Raw data.
+---+

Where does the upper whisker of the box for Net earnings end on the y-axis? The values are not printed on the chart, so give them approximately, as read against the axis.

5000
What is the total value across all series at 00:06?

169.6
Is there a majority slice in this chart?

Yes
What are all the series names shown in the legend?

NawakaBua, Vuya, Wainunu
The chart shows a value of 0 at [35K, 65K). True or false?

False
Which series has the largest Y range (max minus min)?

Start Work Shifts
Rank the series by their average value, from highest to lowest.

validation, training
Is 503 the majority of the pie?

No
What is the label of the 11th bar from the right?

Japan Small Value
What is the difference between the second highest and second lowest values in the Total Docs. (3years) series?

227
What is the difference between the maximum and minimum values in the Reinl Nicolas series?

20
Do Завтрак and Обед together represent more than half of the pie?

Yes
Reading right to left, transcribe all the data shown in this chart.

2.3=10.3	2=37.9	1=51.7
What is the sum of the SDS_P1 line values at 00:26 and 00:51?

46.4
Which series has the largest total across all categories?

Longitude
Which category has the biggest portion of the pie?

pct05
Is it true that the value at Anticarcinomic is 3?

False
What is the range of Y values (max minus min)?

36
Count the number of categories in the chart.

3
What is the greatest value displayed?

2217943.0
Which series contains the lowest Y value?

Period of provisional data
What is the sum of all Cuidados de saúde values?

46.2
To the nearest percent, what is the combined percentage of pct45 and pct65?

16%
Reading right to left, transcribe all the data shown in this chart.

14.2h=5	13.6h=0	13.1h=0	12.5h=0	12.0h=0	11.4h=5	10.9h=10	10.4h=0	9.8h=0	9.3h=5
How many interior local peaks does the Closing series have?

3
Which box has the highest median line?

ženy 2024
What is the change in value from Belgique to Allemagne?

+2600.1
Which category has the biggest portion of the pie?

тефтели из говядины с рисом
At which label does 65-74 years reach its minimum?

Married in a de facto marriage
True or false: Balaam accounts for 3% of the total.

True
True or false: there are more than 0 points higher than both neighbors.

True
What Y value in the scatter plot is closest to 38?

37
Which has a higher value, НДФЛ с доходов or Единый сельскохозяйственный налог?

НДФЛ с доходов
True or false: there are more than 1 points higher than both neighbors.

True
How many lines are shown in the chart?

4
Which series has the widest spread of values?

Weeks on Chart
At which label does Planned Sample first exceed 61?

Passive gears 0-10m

+---+

About this task.
Please find each line in the items above that contains the word "from" and copy those lines.

Solution for this problem.
Rank the series by their average value, from highest to lowest.
What is the label of the 11th bar from the right?
What is the change in value from Belgique to Allemagne?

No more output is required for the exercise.